Ersteres, ein Verbot, führt allerdings zu weit. So viel Selbstverantwortung, so viel Mündigkeit wird man den Patienten schon zutrauen müssen. Zumal – wenn bei der Homöopathie etwas gilt, dann der Grundsatz: Nutzt's nichts, schadet's nichts. Darauf kann man sich im Zweifel verlassen.

Wenn sich jemand Globuli, die für Homöopathie-Gegner ohnehin nur aus Zucker sind, zuführen möchte, dann soll er es tun. Wenn er sich danach besser fühlt – und wenn es nur wegen eines Placeboeffekts ist –, umso besser.

Viele Schulmediziner bieten heute auch Homöopathie an. Nicht alle werden wirklich daran glauben. Es ist vielmehr eine Art Feedback-Kreislauf: Der eine Patient fühlt sich danach besser, warum also nicht auch beim nächsten probieren?

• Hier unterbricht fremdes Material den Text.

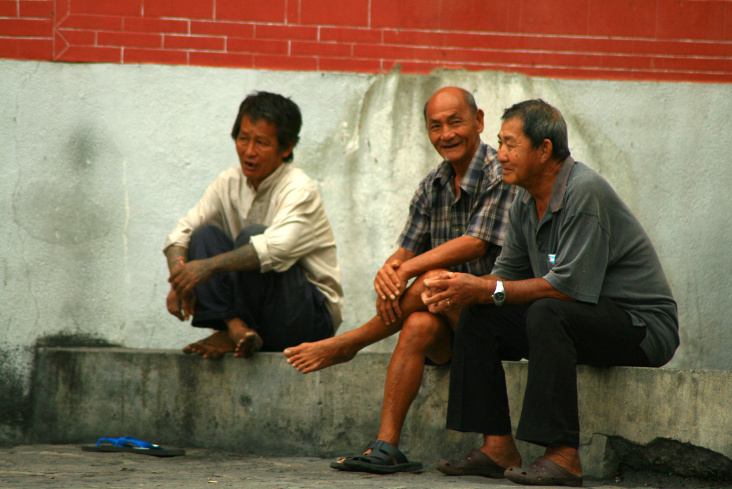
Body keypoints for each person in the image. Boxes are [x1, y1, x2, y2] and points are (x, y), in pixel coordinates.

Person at [422, 99, 679, 486]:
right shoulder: (525, 202)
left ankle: (563, 456)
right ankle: (497, 448)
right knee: (479, 312)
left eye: (511, 145)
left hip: (641, 326)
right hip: (581, 317)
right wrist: (460, 291)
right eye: (500, 143)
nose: (501, 155)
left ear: (544, 150)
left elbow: (568, 290)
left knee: (545, 310)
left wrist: (482, 287)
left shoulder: (584, 191)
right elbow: (504, 279)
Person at [284, 87, 516, 473]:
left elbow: (476, 244)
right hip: (451, 320)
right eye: (436, 126)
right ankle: (386, 445)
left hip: (499, 315)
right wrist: (390, 273)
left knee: (435, 279)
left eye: (456, 122)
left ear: (479, 121)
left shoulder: (499, 173)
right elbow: (406, 250)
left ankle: (349, 343)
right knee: (419, 321)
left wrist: (409, 272)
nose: (446, 134)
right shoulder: (432, 185)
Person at [164, 91, 344, 360]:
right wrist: (181, 280)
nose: (249, 151)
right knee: (204, 235)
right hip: (257, 320)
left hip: (306, 319)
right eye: (243, 139)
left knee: (253, 236)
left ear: (286, 148)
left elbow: (275, 249)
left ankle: (233, 330)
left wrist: (207, 267)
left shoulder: (300, 188)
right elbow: (183, 231)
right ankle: (237, 329)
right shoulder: (228, 182)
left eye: (261, 142)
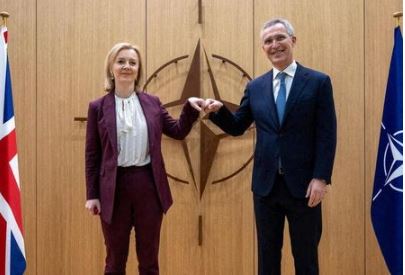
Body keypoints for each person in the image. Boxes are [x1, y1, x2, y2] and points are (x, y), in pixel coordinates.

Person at [204, 18, 337, 275]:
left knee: (306, 259)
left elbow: (327, 134)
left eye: (280, 38)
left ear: (293, 41)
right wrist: (217, 112)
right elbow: (237, 126)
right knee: (267, 260)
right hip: (266, 189)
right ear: (262, 48)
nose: (274, 45)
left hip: (305, 188)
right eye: (268, 41)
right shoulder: (256, 87)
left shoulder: (319, 82)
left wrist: (321, 177)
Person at [84, 42, 204, 275]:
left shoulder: (153, 103)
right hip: (113, 189)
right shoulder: (97, 107)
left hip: (148, 186)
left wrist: (190, 108)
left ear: (138, 69)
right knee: (114, 260)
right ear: (111, 68)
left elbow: (178, 131)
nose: (126, 66)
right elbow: (92, 155)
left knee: (149, 261)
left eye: (132, 62)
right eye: (121, 62)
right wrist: (92, 195)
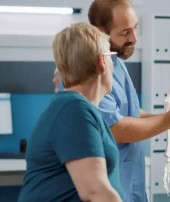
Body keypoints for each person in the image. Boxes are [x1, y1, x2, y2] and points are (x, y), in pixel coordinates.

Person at [88, 1, 170, 201]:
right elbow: (113, 128)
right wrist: (168, 121)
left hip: (129, 183)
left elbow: (127, 113)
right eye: (125, 33)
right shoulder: (90, 70)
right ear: (99, 32)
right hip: (106, 186)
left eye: (135, 28)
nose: (134, 38)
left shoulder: (116, 61)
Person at [18, 22, 123, 202]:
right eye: (111, 57)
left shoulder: (76, 108)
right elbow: (95, 192)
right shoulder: (74, 109)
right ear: (102, 61)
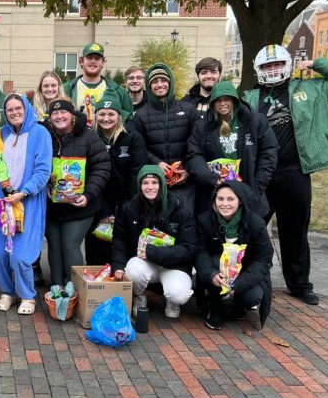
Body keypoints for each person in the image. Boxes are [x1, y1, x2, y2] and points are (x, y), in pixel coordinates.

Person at [243, 45, 328, 305]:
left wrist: (316, 63)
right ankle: (250, 279)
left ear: (287, 65)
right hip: (262, 175)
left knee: (295, 231)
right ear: (259, 69)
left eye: (277, 64)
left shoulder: (311, 89)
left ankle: (299, 284)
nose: (272, 70)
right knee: (250, 227)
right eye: (267, 66)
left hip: (294, 172)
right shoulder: (249, 98)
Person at [0, 94, 51, 315]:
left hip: (27, 200)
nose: (14, 112)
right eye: (9, 109)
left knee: (21, 254)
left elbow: (43, 169)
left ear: (26, 108)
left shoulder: (40, 133)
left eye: (18, 108)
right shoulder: (1, 133)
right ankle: (7, 292)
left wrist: (23, 192)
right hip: (0, 200)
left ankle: (27, 295)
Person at [111, 166, 195, 319]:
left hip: (173, 265)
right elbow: (119, 240)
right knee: (132, 270)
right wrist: (118, 265)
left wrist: (152, 252)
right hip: (145, 263)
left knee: (179, 294)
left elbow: (188, 249)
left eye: (155, 182)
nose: (150, 187)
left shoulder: (180, 209)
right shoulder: (129, 208)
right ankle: (139, 296)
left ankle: (172, 300)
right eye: (145, 183)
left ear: (162, 184)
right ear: (139, 186)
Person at [43, 100, 110, 287]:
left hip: (79, 205)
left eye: (63, 112)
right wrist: (45, 183)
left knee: (70, 245)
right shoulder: (46, 137)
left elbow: (103, 167)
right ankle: (57, 289)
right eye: (54, 114)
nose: (59, 116)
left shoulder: (88, 136)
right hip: (52, 205)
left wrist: (88, 194)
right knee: (54, 245)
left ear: (72, 116)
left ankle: (74, 291)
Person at [187, 80, 277, 217]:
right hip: (215, 193)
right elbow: (194, 155)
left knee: (250, 229)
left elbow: (269, 153)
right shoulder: (201, 126)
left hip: (249, 191)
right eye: (218, 100)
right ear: (212, 103)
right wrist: (211, 178)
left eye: (227, 99)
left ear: (235, 100)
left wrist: (257, 186)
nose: (222, 103)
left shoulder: (255, 121)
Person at [196, 181, 274, 330]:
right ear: (214, 200)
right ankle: (215, 307)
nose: (225, 204)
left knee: (253, 297)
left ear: (240, 201)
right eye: (220, 199)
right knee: (213, 263)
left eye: (230, 199)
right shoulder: (205, 220)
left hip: (245, 271)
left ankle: (239, 305)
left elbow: (263, 260)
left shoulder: (255, 224)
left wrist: (239, 284)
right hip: (217, 269)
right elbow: (200, 252)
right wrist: (211, 274)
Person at [84, 97, 147, 265]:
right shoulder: (90, 138)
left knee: (125, 248)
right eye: (102, 114)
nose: (106, 118)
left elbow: (136, 174)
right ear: (95, 116)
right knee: (97, 250)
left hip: (127, 201)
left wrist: (124, 209)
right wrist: (104, 211)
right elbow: (89, 176)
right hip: (98, 202)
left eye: (111, 114)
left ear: (119, 115)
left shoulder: (132, 137)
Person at [132, 63, 197, 212]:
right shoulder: (141, 115)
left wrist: (187, 167)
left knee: (184, 217)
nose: (159, 84)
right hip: (155, 181)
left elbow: (196, 143)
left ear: (170, 82)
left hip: (184, 181)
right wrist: (157, 163)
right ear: (149, 86)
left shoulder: (188, 110)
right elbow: (139, 148)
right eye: (155, 81)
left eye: (163, 80)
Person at [62, 43, 132, 125]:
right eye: (89, 58)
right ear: (81, 61)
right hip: (77, 132)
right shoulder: (66, 89)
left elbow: (129, 118)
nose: (93, 61)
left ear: (103, 62)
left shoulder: (118, 91)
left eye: (97, 58)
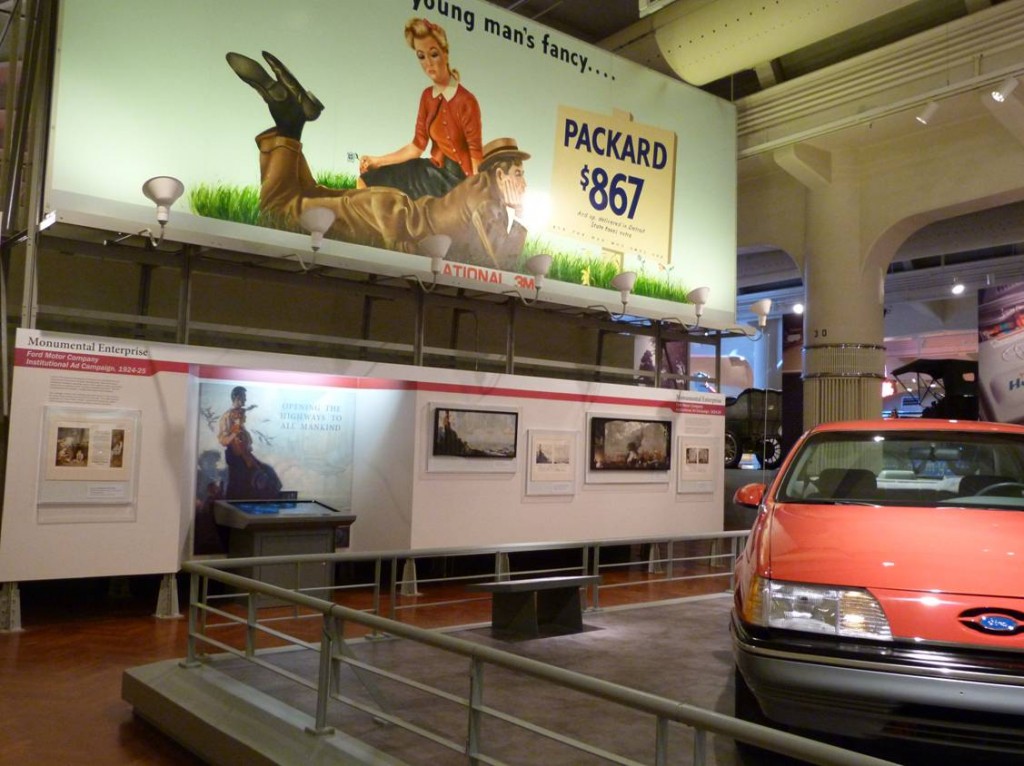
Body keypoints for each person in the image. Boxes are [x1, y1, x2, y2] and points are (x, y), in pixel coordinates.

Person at [225, 50, 528, 271]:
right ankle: (290, 120)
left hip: (391, 212)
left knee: (305, 196)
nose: (523, 182)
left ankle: (292, 117)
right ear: (499, 175)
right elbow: (499, 267)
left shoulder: (481, 194)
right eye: (518, 173)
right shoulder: (485, 199)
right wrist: (521, 216)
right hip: (391, 223)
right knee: (279, 211)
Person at [359, 18, 483, 199]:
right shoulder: (427, 96)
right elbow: (416, 147)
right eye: (421, 56)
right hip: (432, 172)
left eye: (434, 54)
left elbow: (476, 157)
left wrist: (476, 195)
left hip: (457, 181)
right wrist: (378, 161)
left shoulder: (466, 101)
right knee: (368, 180)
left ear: (445, 54)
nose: (428, 63)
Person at [216, 386, 282, 500]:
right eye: (243, 397)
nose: (245, 400)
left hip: (245, 454)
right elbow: (223, 440)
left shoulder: (239, 416)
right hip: (236, 456)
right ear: (237, 397)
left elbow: (244, 412)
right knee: (247, 482)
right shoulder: (227, 417)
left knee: (267, 473)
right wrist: (234, 433)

Ein Schaden ist ja nicht zu erwarten. Selbstredend sprechen wir hier nicht von ernsthaften Erkrankungen wie Krebs.

Und für jene, die wirklich an den verdünnten „Wirkstoff“ glauben, gibt es auch noch Hoffnung: „Wirkt Homöopathie womöglich doch?“, fragte der „Standard“ vor einigen Wochen. Er bezog sich auf einen Artikel im Fachblatt „Scientific Reports“: In Experimenten an Ratten, hieß es darin, sei eine Wirkung des homöopathisch verdünnten Eichenblättrigen Giftsumachs nachgewiesen worden. Kritiker wiesen allerdings auf etliche Ungereimtheiten hin.